▶ _PASSAGE SHOWN_
##########

Neither she, nor the troll chief get stats and the latter is an “advanced icy troll ripper CR 10”, which is actually an interesting way to use pregenerated monsters…but considering that the book doesn’t have the usual limitations of Mini-Dungeons, I still think we should have gotten stats for these fellows at least. On a weird side: The fey’s pet is a hound of Tindalos, which is completely out of left field as far as I’m concerned. Also rather weird: While the complex sports a couple of nice terrain features, it does not capitalize, at all, on the ice-cavern angle. Shoes? Equipment? Irrelevant. Apart froma slope and hard to scale walls, the place seems to favor safe footing. Final complaint: A readaloud-text sports a CR-reference in an obvious search-and-insert hiccup. All in all: A rather weak adventure, consider the oeuvre of both author and company.

##########

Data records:

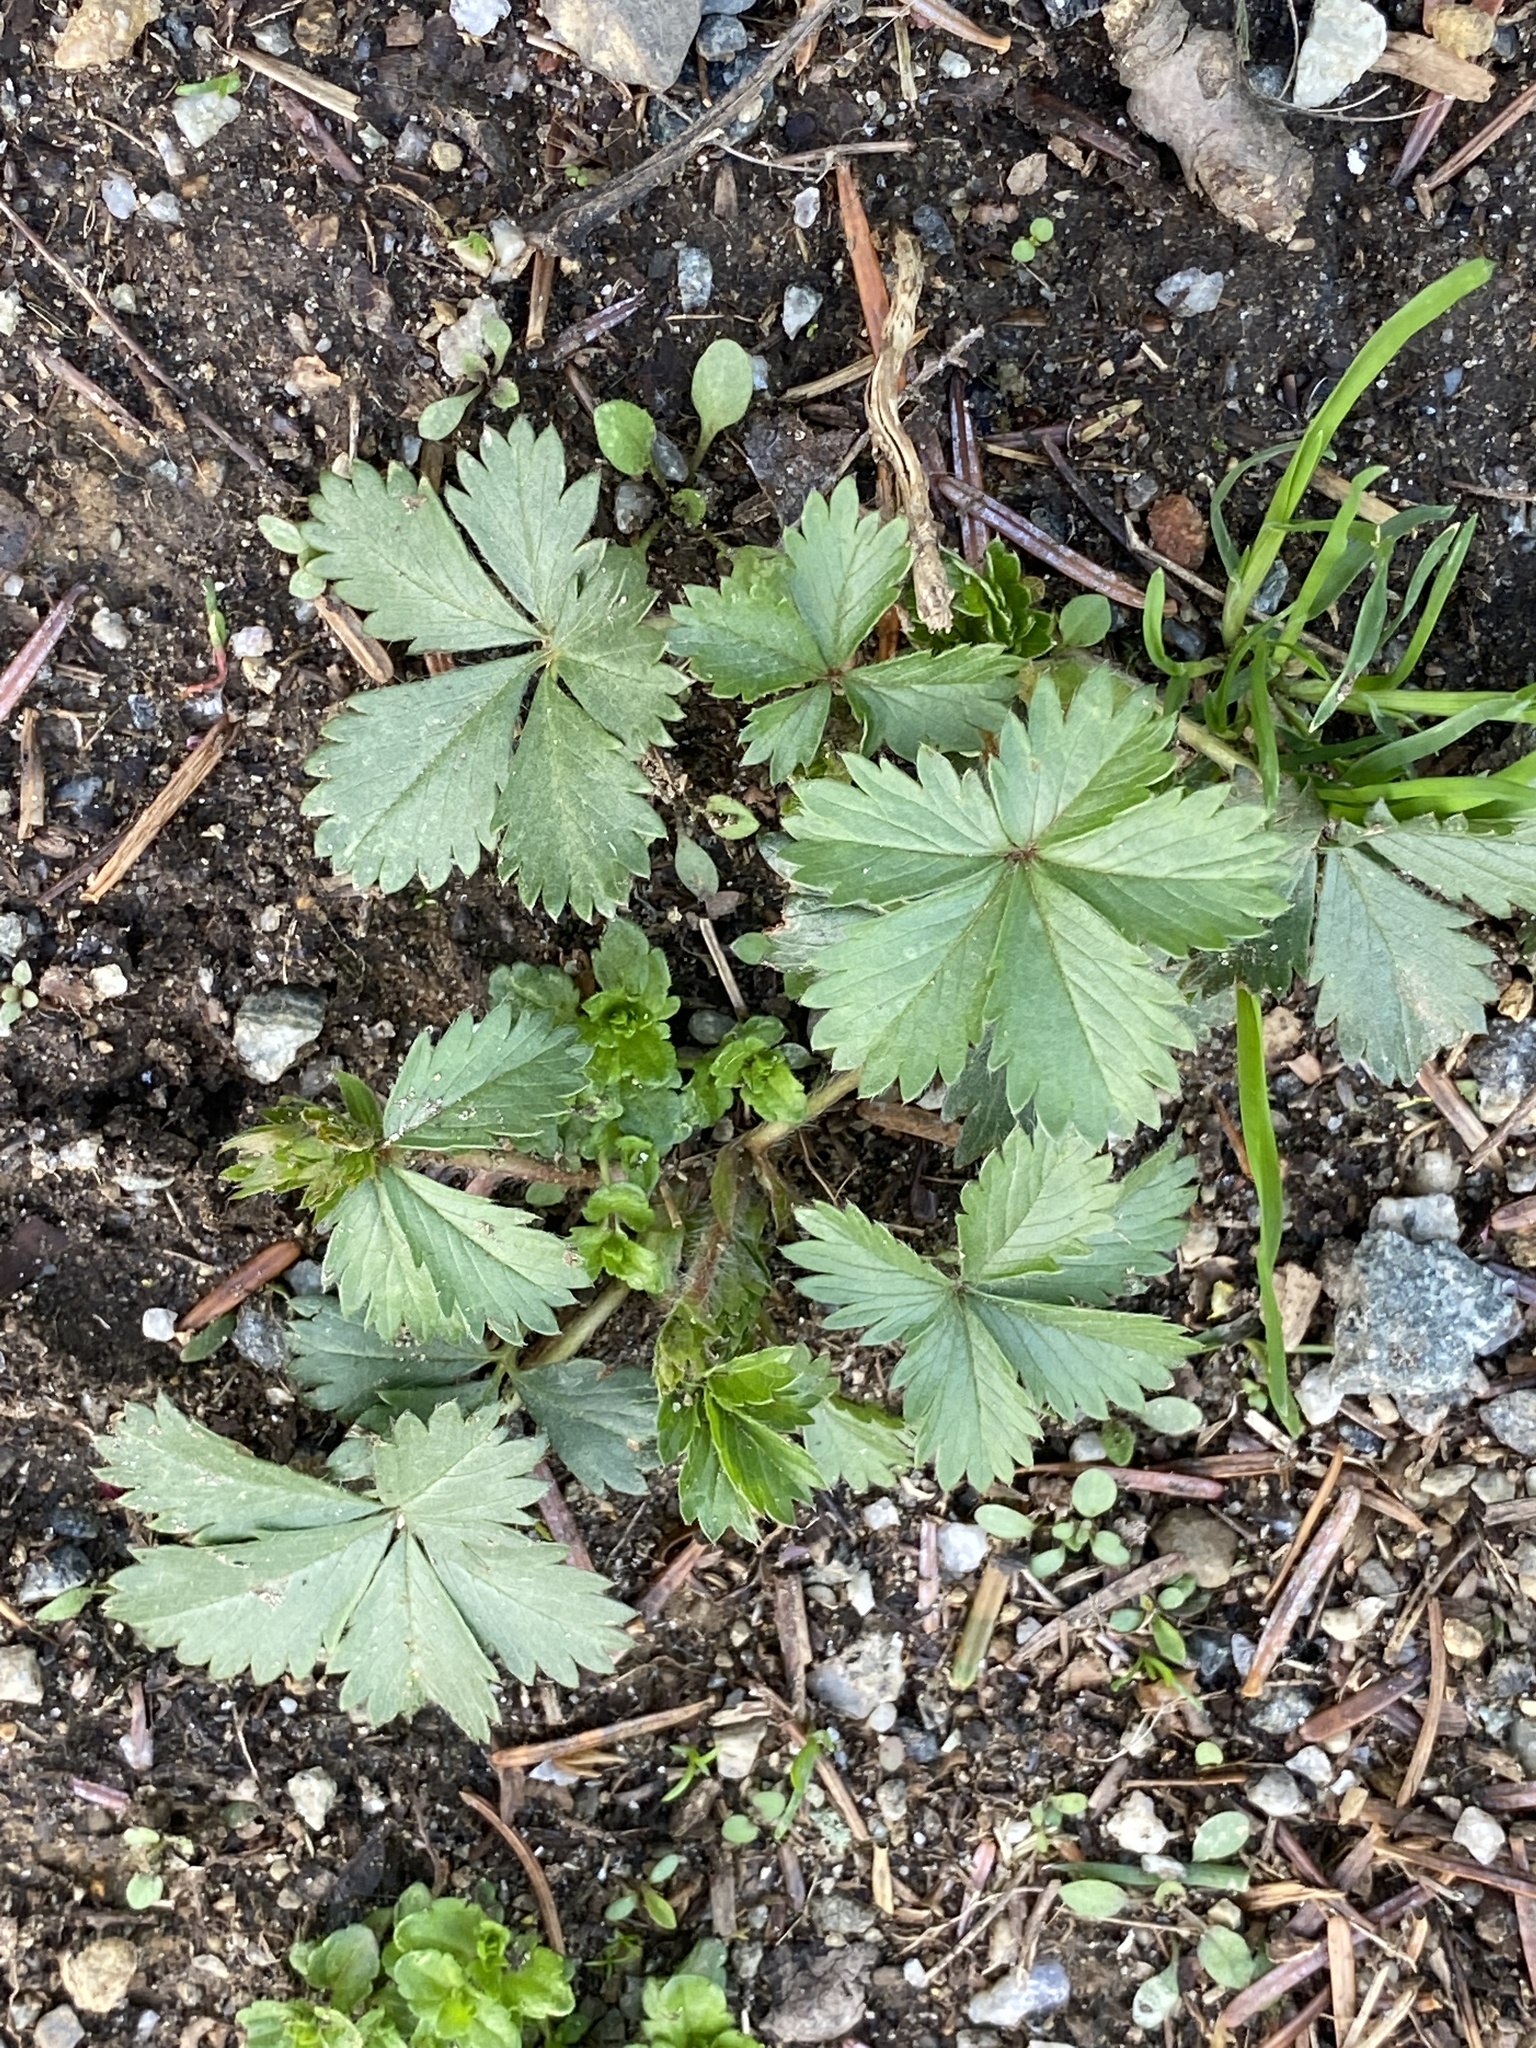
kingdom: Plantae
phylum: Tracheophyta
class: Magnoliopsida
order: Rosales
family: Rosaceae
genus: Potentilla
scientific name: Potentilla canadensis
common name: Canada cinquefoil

##########

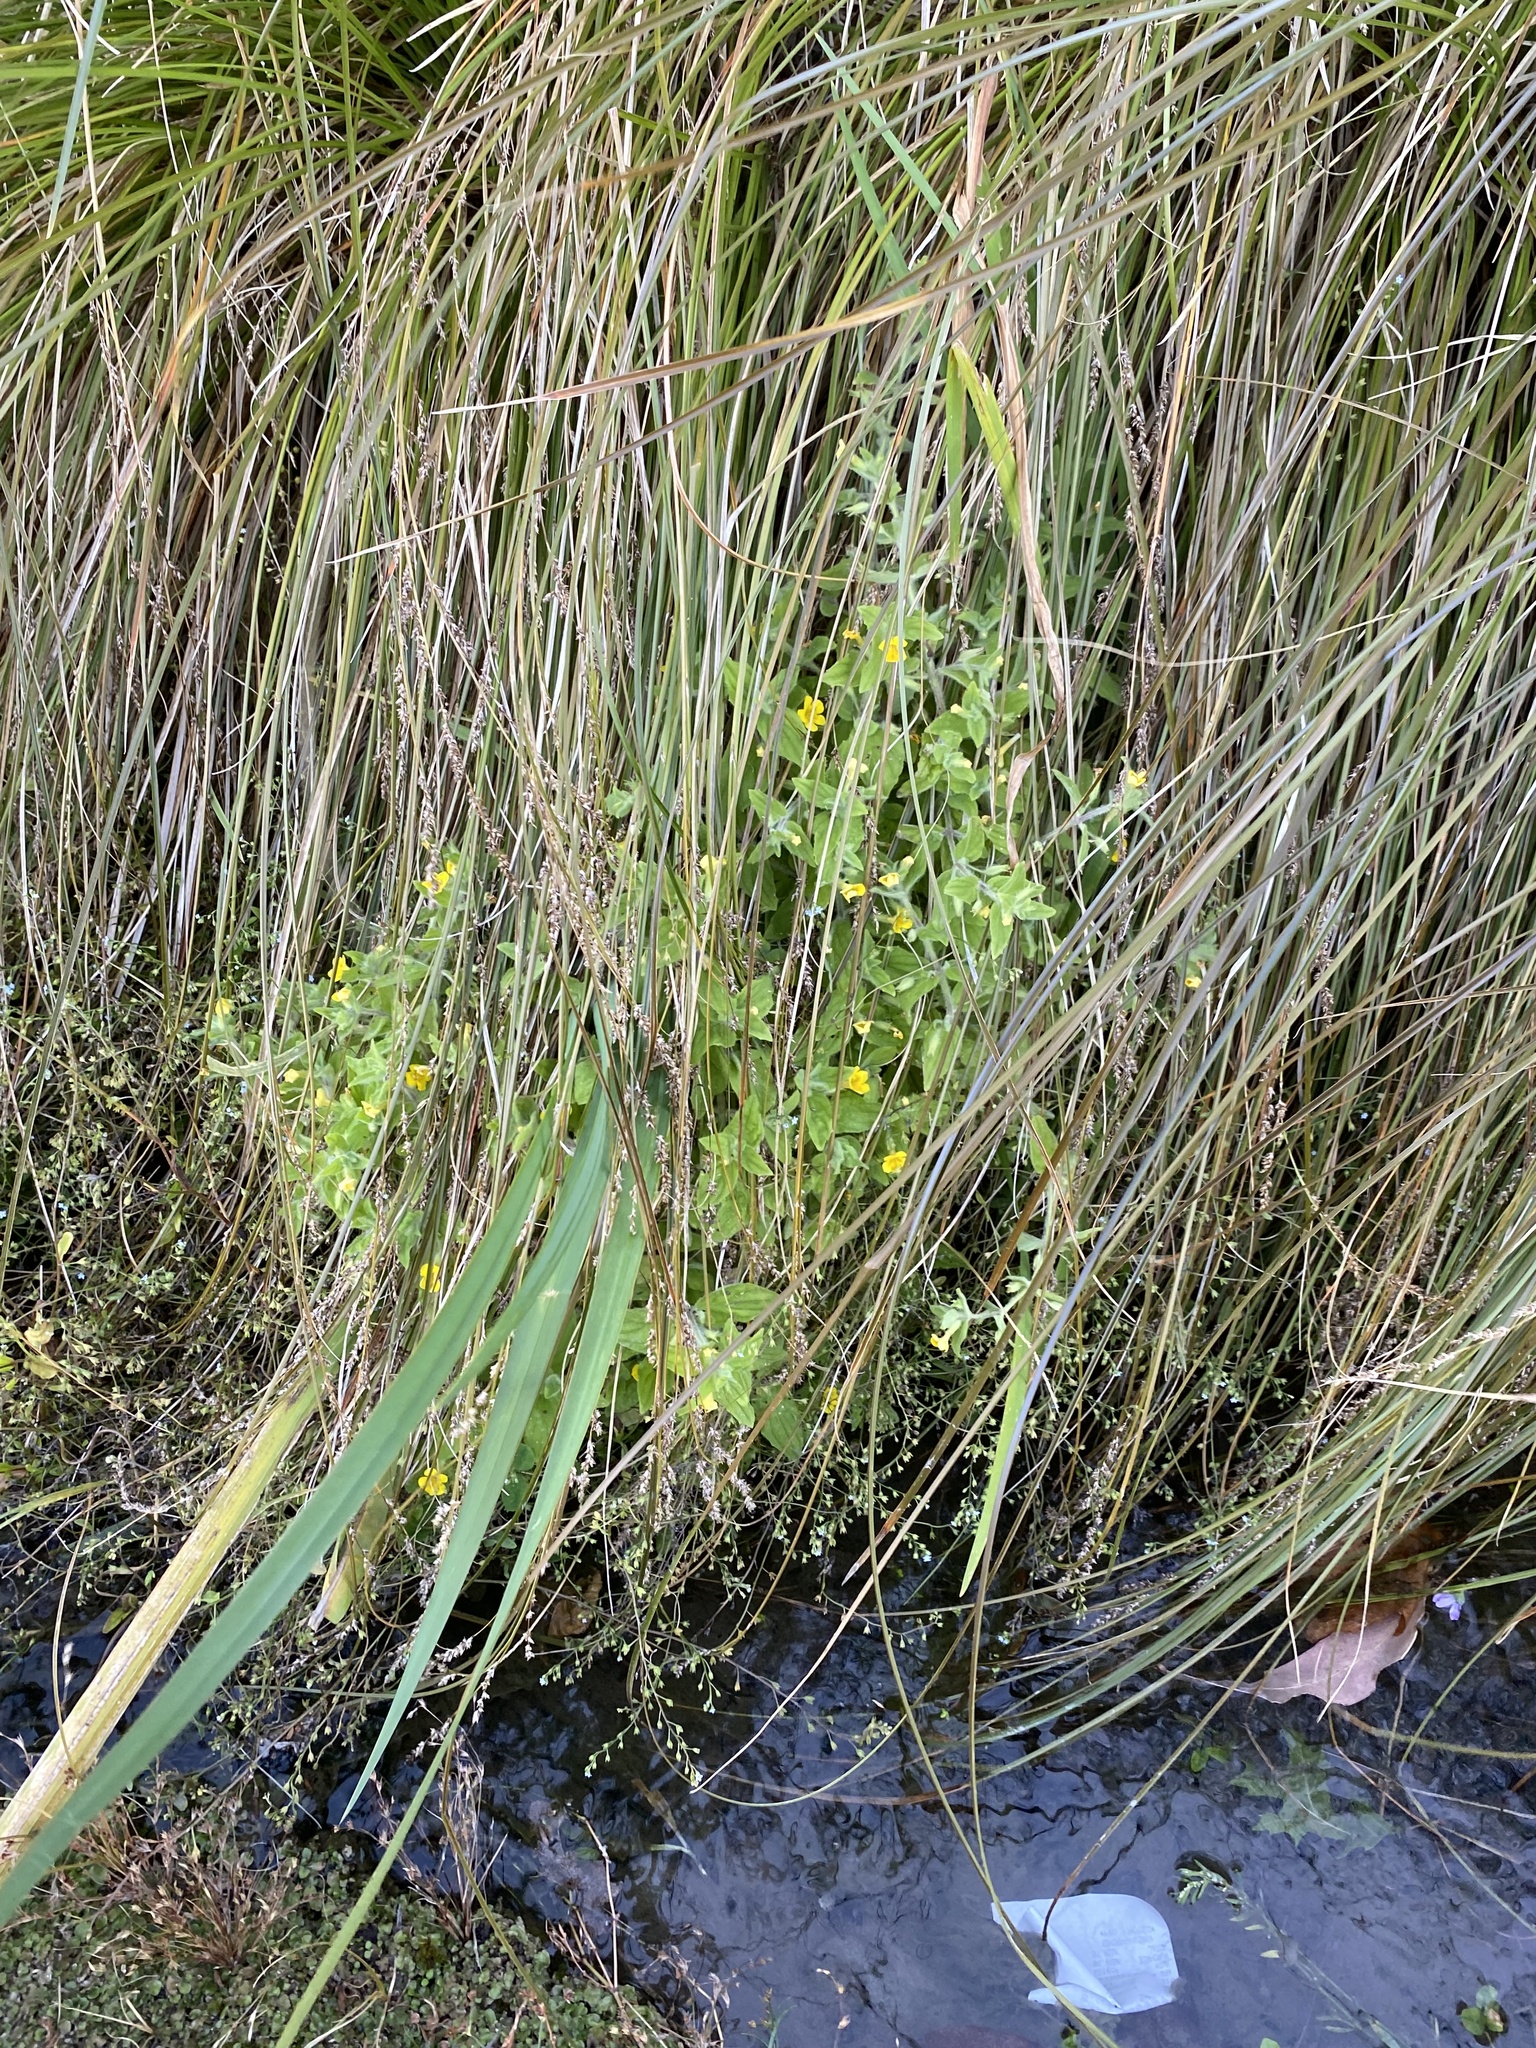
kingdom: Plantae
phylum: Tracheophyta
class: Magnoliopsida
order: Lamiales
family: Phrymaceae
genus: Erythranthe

##########

▶ _DIRECTIVES_
• a. Summarize the adventure review in two sentences.
• b. Transcribe everything in the adventure review from "Neither she, nor" down to "author and company.".
• c. List every phrase in the adventure review that is immediately followed by a colon.

▶ _EXPECTED RESULTS_
• a. The review faults the adventure for not giving stats to the troll chief and another character, for making the fey's pet a hound of Tindalos, and for not using its ice-cavern setting at all. It also points out a read-aloud text containing a CR reference and judges the whole thing a rather weak adventure.

• b.
Neither she, nor the troll chief get stats and the latter is an “advanced icy troll ripper CR 10”, which is actually an interesting way to use pregenerated monsters…but considering that the book doesn’t have the usual limitations of Mini-Dungeons, I still think we should have gotten stats for these fellows at least. On a weird side: The fey’s pet is a hound of Tindalos, which is completely out of left field as far as I’m concerned. Also rather weird: While the complex sports a couple of nice terrain features, it does not capitalize, at all, on the ice-cavern angle. Shoes? Equipment? Irrelevant. Apart froma slope and hard to scale walls, the place seems to favor safe footing. Final complaint: A readaloud-text sports a CR-reference in an obvious search-and-insert hiccup. All in all: A rather weak adventure, consider the oeuvre of both author and company.

• c.
On a weird side
Also rather weird
Final complaint
All in all